# [The task]
Reproduce verbatim everything from the beginning of the entries down to the line containing "Comparing the boxes", with that line included.
----
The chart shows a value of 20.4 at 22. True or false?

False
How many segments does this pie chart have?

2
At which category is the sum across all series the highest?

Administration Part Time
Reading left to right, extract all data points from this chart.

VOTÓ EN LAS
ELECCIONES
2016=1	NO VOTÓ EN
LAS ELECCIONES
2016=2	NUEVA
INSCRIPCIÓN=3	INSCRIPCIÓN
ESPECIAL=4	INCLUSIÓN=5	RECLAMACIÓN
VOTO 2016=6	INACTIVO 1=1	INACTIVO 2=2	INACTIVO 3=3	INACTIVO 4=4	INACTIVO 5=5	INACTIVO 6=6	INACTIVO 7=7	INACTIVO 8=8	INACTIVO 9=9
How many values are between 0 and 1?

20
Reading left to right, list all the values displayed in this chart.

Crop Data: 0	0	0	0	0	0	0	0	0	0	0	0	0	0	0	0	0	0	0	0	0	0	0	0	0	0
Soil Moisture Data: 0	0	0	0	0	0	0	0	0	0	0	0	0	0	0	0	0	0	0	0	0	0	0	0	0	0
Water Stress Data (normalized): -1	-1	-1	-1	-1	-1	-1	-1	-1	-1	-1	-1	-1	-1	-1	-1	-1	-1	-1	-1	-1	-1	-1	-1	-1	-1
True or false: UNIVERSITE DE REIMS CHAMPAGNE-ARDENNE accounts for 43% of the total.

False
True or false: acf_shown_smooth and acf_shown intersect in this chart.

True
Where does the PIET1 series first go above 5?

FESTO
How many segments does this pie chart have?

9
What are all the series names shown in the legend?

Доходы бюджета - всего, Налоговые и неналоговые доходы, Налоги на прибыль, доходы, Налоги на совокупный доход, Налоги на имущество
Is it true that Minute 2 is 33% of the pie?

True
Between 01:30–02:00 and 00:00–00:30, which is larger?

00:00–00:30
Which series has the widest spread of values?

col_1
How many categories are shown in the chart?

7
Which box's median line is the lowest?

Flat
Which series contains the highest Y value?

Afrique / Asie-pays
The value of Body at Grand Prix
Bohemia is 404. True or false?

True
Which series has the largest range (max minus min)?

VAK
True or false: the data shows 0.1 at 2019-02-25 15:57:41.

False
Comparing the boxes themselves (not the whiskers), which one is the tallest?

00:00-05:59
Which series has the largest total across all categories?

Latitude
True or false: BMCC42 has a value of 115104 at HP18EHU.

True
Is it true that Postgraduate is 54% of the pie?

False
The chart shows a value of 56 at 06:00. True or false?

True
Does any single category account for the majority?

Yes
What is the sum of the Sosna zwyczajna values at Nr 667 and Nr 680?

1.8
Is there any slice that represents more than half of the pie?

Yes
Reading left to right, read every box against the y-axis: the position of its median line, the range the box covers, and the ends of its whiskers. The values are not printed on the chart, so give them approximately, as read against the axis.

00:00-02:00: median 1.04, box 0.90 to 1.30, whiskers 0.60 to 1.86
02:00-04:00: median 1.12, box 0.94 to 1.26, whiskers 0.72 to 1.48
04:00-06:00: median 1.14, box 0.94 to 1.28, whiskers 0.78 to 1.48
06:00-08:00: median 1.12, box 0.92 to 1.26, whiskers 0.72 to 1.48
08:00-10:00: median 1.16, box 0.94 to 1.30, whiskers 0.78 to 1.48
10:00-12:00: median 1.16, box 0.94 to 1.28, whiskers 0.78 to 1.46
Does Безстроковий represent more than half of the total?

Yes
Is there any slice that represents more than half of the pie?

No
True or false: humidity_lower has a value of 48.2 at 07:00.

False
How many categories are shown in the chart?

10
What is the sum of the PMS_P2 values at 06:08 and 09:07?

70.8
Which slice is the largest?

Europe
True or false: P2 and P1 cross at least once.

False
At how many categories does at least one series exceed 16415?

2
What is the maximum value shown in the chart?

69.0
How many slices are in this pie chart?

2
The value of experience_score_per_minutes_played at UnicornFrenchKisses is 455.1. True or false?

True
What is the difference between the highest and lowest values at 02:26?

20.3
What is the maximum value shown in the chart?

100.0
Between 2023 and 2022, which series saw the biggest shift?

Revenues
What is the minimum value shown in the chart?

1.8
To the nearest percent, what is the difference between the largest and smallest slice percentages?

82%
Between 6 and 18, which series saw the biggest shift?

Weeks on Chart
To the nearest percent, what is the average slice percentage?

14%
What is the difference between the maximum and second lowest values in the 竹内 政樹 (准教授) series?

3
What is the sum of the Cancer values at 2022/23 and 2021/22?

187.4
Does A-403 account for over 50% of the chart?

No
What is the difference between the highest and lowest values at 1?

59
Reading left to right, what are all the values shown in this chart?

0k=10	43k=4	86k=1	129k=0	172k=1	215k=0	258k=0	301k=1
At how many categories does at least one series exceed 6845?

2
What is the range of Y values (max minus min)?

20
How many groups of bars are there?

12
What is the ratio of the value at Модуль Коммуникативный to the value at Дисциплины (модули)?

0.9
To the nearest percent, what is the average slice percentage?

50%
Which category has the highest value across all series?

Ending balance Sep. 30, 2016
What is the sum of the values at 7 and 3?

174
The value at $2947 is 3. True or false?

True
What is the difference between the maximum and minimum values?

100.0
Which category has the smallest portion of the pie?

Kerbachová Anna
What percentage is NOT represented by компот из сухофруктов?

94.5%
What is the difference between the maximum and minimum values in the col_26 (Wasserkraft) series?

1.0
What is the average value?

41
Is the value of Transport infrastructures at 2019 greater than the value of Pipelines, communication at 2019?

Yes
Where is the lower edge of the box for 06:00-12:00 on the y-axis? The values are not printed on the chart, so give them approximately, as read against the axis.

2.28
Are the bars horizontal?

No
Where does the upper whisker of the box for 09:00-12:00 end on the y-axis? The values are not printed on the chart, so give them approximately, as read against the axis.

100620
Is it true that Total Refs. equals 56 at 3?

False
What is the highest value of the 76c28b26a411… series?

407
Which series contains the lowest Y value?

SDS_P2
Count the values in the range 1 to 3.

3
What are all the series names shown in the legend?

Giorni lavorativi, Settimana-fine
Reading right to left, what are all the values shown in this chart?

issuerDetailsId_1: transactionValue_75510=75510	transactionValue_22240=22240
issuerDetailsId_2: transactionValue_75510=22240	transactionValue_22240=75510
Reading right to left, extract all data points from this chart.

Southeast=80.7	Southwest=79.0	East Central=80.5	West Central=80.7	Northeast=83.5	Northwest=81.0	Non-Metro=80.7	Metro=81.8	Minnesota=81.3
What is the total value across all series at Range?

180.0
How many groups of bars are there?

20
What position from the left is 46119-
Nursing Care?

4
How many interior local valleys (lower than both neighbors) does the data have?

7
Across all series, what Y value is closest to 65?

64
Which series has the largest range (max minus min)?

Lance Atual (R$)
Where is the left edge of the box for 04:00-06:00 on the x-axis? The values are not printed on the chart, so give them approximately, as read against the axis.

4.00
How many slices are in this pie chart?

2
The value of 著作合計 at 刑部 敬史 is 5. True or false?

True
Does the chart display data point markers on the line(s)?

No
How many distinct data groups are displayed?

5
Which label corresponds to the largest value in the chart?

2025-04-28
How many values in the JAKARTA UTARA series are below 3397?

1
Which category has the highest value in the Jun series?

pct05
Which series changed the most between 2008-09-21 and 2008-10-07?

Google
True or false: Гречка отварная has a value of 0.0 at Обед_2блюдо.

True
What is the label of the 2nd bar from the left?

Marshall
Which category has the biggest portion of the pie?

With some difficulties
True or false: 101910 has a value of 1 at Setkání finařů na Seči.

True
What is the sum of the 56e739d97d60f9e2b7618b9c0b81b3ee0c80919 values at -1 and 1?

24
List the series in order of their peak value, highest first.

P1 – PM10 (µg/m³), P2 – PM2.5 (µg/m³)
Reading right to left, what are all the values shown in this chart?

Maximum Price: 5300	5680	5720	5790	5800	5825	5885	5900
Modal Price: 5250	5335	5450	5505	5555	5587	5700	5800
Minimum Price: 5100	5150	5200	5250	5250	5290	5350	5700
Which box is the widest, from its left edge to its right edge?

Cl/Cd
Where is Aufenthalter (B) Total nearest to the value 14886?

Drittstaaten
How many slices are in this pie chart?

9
----
# [Exercise answer]
The chart shows a value of 20.4 at 22. True or false?

False
How many segments does this pie chart have?

2
At which category is the sum across all series the highest?

Administration Part Time
Reading left to right, extract all data points from this chart.

VOTÓ EN LAS
ELECCIONES
2016=1	NO VOTÓ EN
LAS ELECCIONES
2016=2	NUEVA
INSCRIPCIÓN=3	INSCRIPCIÓN
ESPECIAL=4	INCLUSIÓN=5	RECLAMACIÓN
VOTO 2016=6	INACTIVO 1=1	INACTIVO 2=2	INACTIVO 3=3	INACTIVO 4=4	INACTIVO 5=5	INACTIVO 6=6	INACTIVO 7=7	INACTIVO 8=8	INACTIVO 9=9
How many values are between 0 and 1?

20
Reading left to right, list all the values displayed in this chart.

Crop Data: 0	0	0	0	0	0	0	0	0	0	0	0	0	0	0	0	0	0	0	0	0	0	0	0	0	0
Soil Moisture Data: 0	0	0	0	0	0	0	0	0	0	0	0	0	0	0	0	0	0	0	0	0	0	0	0	0	0
Water Stress Data (normalized): -1	-1	-1	-1	-1	-1	-1	-1	-1	-1	-1	-1	-1	-1	-1	-1	-1	-1	-1	-1	-1	-1	-1	-1	-1	-1
True or false: UNIVERSITE DE REIMS CHAMPAGNE-ARDENNE accounts for 43% of the total.

False
True or false: acf_shown_smooth and acf_shown intersect in this chart.

True
Where does the PIET1 series first go above 5?

FESTO
How many segments does this pie chart have?

9
What are all the series names shown in the legend?

Доходы бюджета - всего, Налоговые и неналоговые доходы, Налоги на прибыль, доходы, Налоги на совокупный доход, Налоги на имущество
Is it true that Minute 2 is 33% of the pie?

True
Between 01:30–02:00 and 00:00–00:30, which is larger?

00:00–00:30
Which series has the widest spread of values?

col_1
How many categories are shown in the chart?

7
Which box's median line is the lowest?

Flat
Which series contains the highest Y value?

Afrique / Asie-pays
The value of Body at Grand Prix
Bohemia is 404. True or false?

True
Which series has the largest range (max minus min)?

VAK
True or false: the data shows 0.1 at 2019-02-25 15:57:41.

False
Comparing the boxes themselves (not the whiskers), which one is the tallest?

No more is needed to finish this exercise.